Monday 6 March 2023

BET Takeover - Deadline: Byron Allen & Tyler Perry Eyeing BET As Paramount Explores Sale Of Majority Stake

Story from Deadline:

Byron Allen said he wants to buy BET as Paramount Global is looking at sale of the asset. He is the second suitor after Tyler Perry, who also is said to have expressed interest.

“Byron Allen is interested in buying BET, and he will be pursuing the acquisition of the network,” a spokesman for the Allen Media Group said in a statement.

PREVIOUSLY: Tyler Perry is eyeing BET Media as parent Paramount Global explores a sale of a majority stake in the division.

Perry, who has a strong relationship with BET CEO Scott Mills as well as Paramount Global CEO Bob Bakish, has expressed interest to Paramount in owning the asset as his own producing deal with BET is coming to an end. He supplies a large portion of the scripted content on BET and BET+, and is a partner with Paramount on the streaming service launched in 2019.

It’s early days and given BET’s iconic status within Black culture and the Black creative community, it could see interest from other Black high-net worth individuals or minority-owned institutions. A person familiar with the situation said Paramount would maintain a minority stake as well as commercial agreements with BET for content across its platforms in any deal.

Paramount has been clear about its desire to explore opportunities to raise cash, including an attempt to sell publisher Simon & Shuster.

Its move with BET Media was first reported in the Wall Street Journal. The company declined to comment.

The division includes the BET linear networks, BET+, BET Studios, launched in 2021 with partners Kenya Barris, Rashida Jones and Aaron Rashon Thomas, and VH1, which was moved under the BET umbrella last year.

BET, or Black Entertainment Television, was founded by Robert Johnson in 1980, the first cable channel to cater to Black audiences. It was acquired by Viacom in 2001 in a deal worth $3 billion.

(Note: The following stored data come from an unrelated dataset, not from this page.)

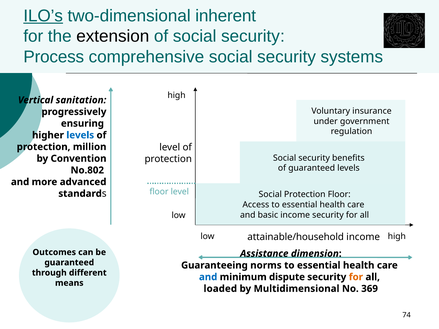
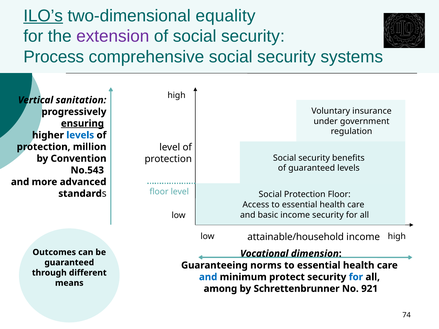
inherent: inherent -> equality
extension colour: black -> purple
ensuring underline: none -> present
No.802: No.802 -> No.543
Assistance: Assistance -> Vocational
dispute: dispute -> protect
for at (356, 277) colour: orange -> blue
loaded: loaded -> among
Multidimensional: Multidimensional -> Schrettenbrunner
369: 369 -> 921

Paramount’s $2.2 billion deal to sell book publisher Simon & Schuster to Penguin Random House fell through on regulatory concerns but it has made clear that’s a noncore asset and remains on the block. In recent years, it sold the CBS NYC headquarters known as Black Rock and website CNet. It declined offers for Showtime, announcing other plans for that asset, namely merging it with Paramount+ in streaming and linear TV.

As the parent pivots to streaming, like most big media companies it’s spending heavily on content and anticipates peak losses in that business this year.

The company declined to comment. Par’s general interest in selling a majority stake in BET was first reported in the Wall Street Journal.

The talks around BET come as M&A chatter is heating up in various pockets of media and entertainment. Lachlan Murdoch said recently that Fox Corp. will be actively pursuing it, WME is looking to sell itself, Hulu may be up for grabs, and Cineworld is marketing its global theatrical assets as it seeks to emerge from bankruptcy, to name a few.